- SELECTED TEXT:

An improved version of a Microsoft Excel Choropleth Map with a better performance for detailed maps
Very soon after starting this blog in 2009 I published a post with a set of Microsoft Excel Choropleth Map templates. This post is still one of the most popular articles and downloads here.
A lot of related posts followed and I am feeling very honored that my blogging colleague and France’s data visualization guru Bernard Lebelle of Impact Visuel used 2 of my maps published here on Clearly and Simply in his great new book “Convaincre avec des graphiques efficaces”. Bernard was kind enough to point his readers to my blog in the book. This is much appreciated. However, he should have heaped the praise on Tushar Mehta, who invented this technique. I only “stole” Tushar’s idea.
Tushar’s approach works great and I know from comments and emails that a lot of my readers have used it with great success.
There is only one minor drawback with Tushar’s approach: the performance decreases considerably when using it on a map with a lot of shapes, like the US by Counties.
Today’s post tries to heal this. It discusses how to considerably improve the performance of a detailed map. The article describes the original approach, the optimization potential, the improved implementation and - as always – provides the Excel workbook for free download.
The Original Approach
I know I mentioned this on several occasions before (and in the introduction, too), but I want to reemphasize it once more: the approach how to create Choropleth Maps in Excel wasn’t my idea. The whole concept and the VBA code is the brainchild of Tushar Mehta, long time Microsoft Excel MVP, who published this with an example workbook (Conditional Color of Shapes) a long time before I wrote my first article on Choropleth Maps with Excel here.
Here are the cornerstones of Tushar’s technique:
On the worksheet(s):
- A map with one Microsoft Office shape for each region (e.g. US state)
- Each shape has a name (e.g. S_CA for the shape of California)
- One named range for each cell containing the data to be visualized (e.g. D_CA for California)
- A lookup table assigning the named shapes to the named ranges (the data). This range with this lookup table is called “MapNameToShape”
- Another lookup table assigning RGB values (the colors) to a defined number of bins (thresholds to define which value will be visualized by which color). This lookup table has the range name “MapValueToColor”
The VBA consists of 2 main routines:
The sub UpdateMap loops through all cells of the lookup table MapNameToShape and calls the second sub “CheckColor” for each shape / data point.
The sub CheckColor looks up the shape name of the currently processed region (passed through by the calling sub UpdateMap) and detects the RGB color for the current value using the worksheet function VLOOKUP on the table MapValueToColor. Finally it sets the fill color of the current shape to this RGB color.
Named ranges and lookup tables in the worksheet, 30 (!) lines of VBA code and you are good to go. As I said in my first post on Choropleth Maps, Tushar’s idea is as brilliant as it is simple and I can’t thank him enough for sharing this technique.
The Challenge
Tushar’s technique is really straightforward and pretty easy to implement. Even more important it works well and proved to be very stable with all maps I ever used it for.
There is only one little downside: the performance of the code considerably decreases if you are using maps with a lot of regions. The US map by counties (more than 3,000 shapes), for instance, takes more than 21 seconds on my computer to update. This may count for little if you need to create a map as a one-off solution e.g. for inserting it into your PowerPoint slide deck. However, if you want to use a big map with a lot of shapes on an interactive dashboard and the map needs to be updated on user request, the performance is a real issue. 20 seconds to update a dashboard is everything else than a perfect user experience.

Page images and their extracted text
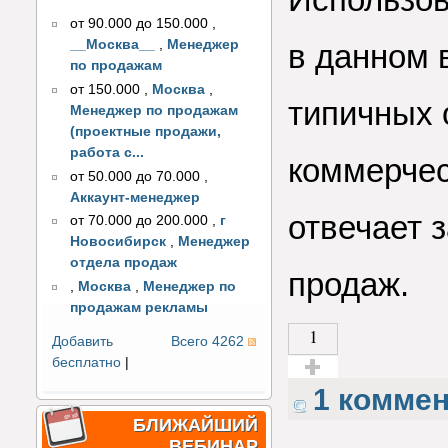
от 90.000 до 150.000
,
__Москва__
,
Менеджер
в данном 
по продажам
от 150.000
,
Москва
,
типичных 
Менеджер по продажам
(проектные продажи,
работа с...
коммерчес
от 50.000 до 70.000
,
Аккаунт-менеджер
отвечает 
от 70.000 до 200.000
,
г
Новосибирск
,
Менеджер
отдела продаж
продаж.
,
Москва
,
Менеджер по
продажам рекламы
1
Добавить
Всего 4262
бесплатно
|
Голос за!
1 комме
БЛИЖАЙШИЙ
ВЕБИНАР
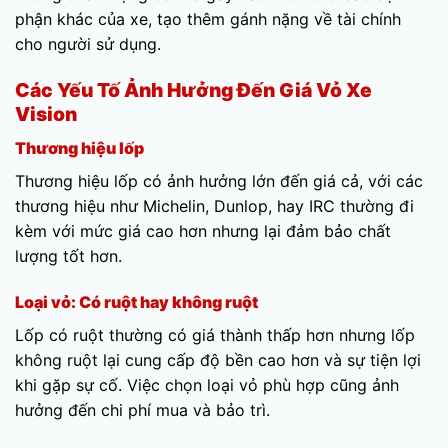
phận khác của xe, tạo thêm gánh nặng về tài chính
cho người sử dụng.
Các Yếu Tố Ảnh Hưởng Đến Giá Vỏ Xe
Vision
Thương hiệu lốp
Thương hiệu lốp có ảnh hưởng lớn đến giá cả, với các
thương hiệu như Michelin, Dunlop, hay IRC thường đi
kèm với mức giá cao hơn nhưng lại đảm bảo chất
lượng tốt hơn.
Loại vỏ: Có ruột hay không ruột
Lốp có ruột thường có giá thành thấp hơn nhưng lốp
không ruột lại cung cấp độ bền cao hơn và sự tiện lợi
khi gặp sự cố. Việc chọn loại vỏ phù hợp cũng ảnh
hưởng đến chi phí mua và bảo trì.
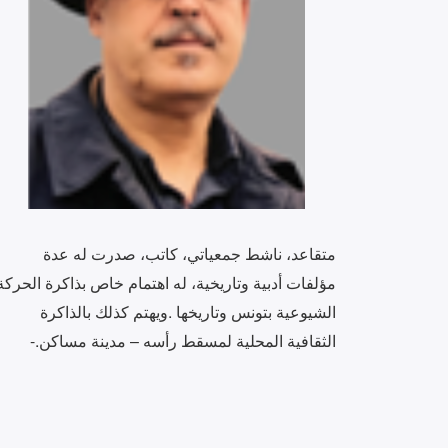
‬الثقافية‭ ‬المحلية‭ ‬لمسقط‭ ‬رأسه‭ – ‬مدينة‭ ‬مساكن‭-.‬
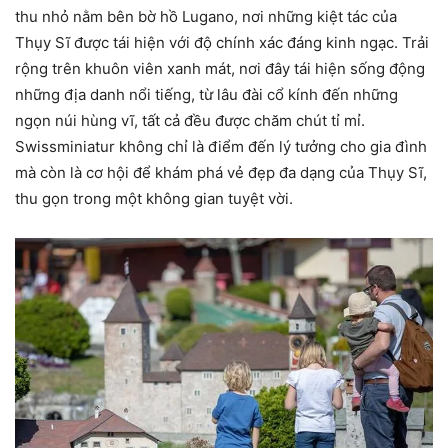
thu nhỏ nằm bên bờ hồ Lugano, nơi những kiệt tác của
Thụy Sĩ được tái hiện với độ chính xác đáng kinh ngạc. Trải
rộng trên khuôn viên xanh mát, nơi đây tái hiện sống động
những địa danh nổi tiếng, từ lâu đài cổ kính đến những
ngọn núi hùng vĩ, tất cả đều được chăm chút tỉ mỉ.
Swissminiatur không chỉ là điểm đến lý tưởng cho gia đình
mà còn là cơ hội để khám phá vẻ đẹp đa dạng của Thụy Sĩ,
thu gọn trong một không gian tuyệt vời.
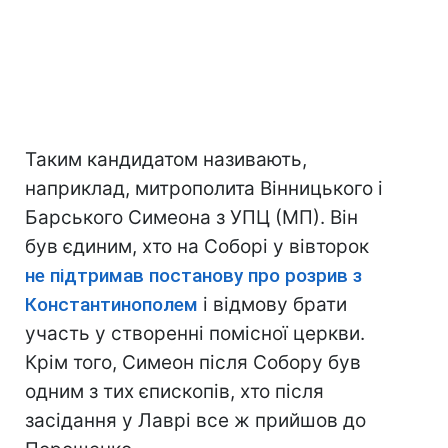
Таким кандидатом називають,
наприклад, митрополита Вінницького і
Барського Симеона з УПЦ (МП). Він
був єдиним, хто на Соборі у вівторок
не підтримав постанову про розрив з
Константинополем
і відмову брати
участь у створенні помісної церкви.
Крім того, Симеон після Собору був
одним з тих єпископів, хто після
засідання у Лаврі все ж прийшов до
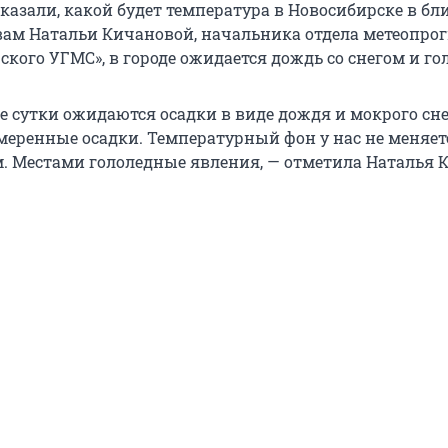
казали, какой будет температура в Новосибирске в б
овам Натальи Кичановой, начальника отдела метеопро
кого УГМС», в городе ожидается дождь со снегом и го
 сутки ожидаются осадки в виде дождя и мокрого сне
меренные осадки. Температурный фон у нас не меняет
м. Местами гололедные явления, — отметила Наталья 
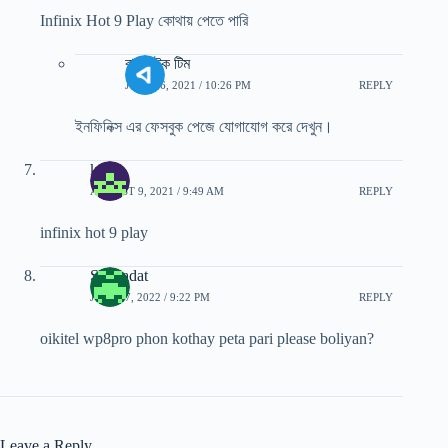
Infinix Hot 9 Play কোথায় পেতে পারি
বাংলাটেক টিম
JULY 26, 2021 / 10:26 PM
REPLY
ইনফিনিক্স এর ফেসবুক পেজে যোগাযোগ করে দেখুন।
kobir
AUGUST 9, 2021 / 9:49 AM
REPLY
infinix hot 9 play
Shahadat
JULY 17, 2022 / 9:22 PM
REPLY
oikitel wp8pro phon kothay peta pari please boliyan?
Leave a Reply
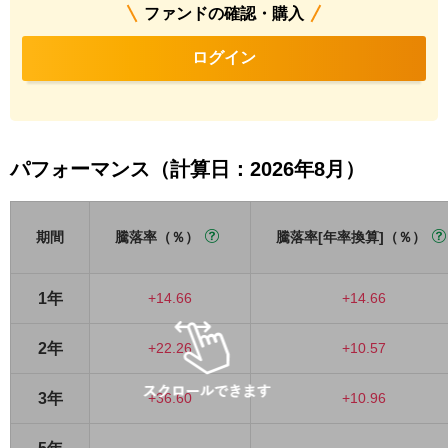
ファンドの確認・購入
ログイン
パフォーマンス（計算日：2026年8月）
期間
騰落率（％）
騰落率[年率換算]（％）
1年
+14.66
+14.66
2年
+22.26
+10.57
3年
+36.60
+10.96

- ACTION ITEM A:
Rewrite as a bulleted list the paragraph of the article on Excel choropleth maps beginning "There is only one little downside," keeping its main facts.
- ACTION ITEM B:
State whether each statement agrees with the article on Excel choropleth maps. Answer yes or no, and quote the deciding words.
(i) Tushar Mehta invented the technique.
(ii) The VBA consists of three main routines.
(iii) The lookup table that assigns RGB values to bins has the range name "MapNameToShape".
- ACTION ITEM C:
Write out the stretch of the article on Excel choropleth maps from "An improved version" through "and downloads here.".

- EXERCISE OUTPUT A:
- The one downside is that the code's performance drops considerably on maps with many regions.
- The US map by counties, with more than 3,000 shapes, takes more than 21 seconds to update on the author's computer.
- This may count for little when a map is a one-off, for example for a PowerPoint slide deck.
- It is a real issue when a big map on an interactive dashboard must update on user request. A 20-second update is far from a perfect user experience.

- EXERCISE OUTPUT B:
(i) Yes: "he should have heaped the praise on Tushar Mehta, who invented this technique."
(ii) No: "The VBA consists of 2 main routines"
(iii) No: "This lookup table has the range name “MapValueToColor”"

- EXERCISE OUTPUT C:
An improved version of a Microsoft Excel Choropleth Map with a better performance for detailed maps
Very soon after starting this blog in 2009 I published a post with a set of Microsoft Excel Choropleth Map templates. This post is still one of the most popular articles and downloads here.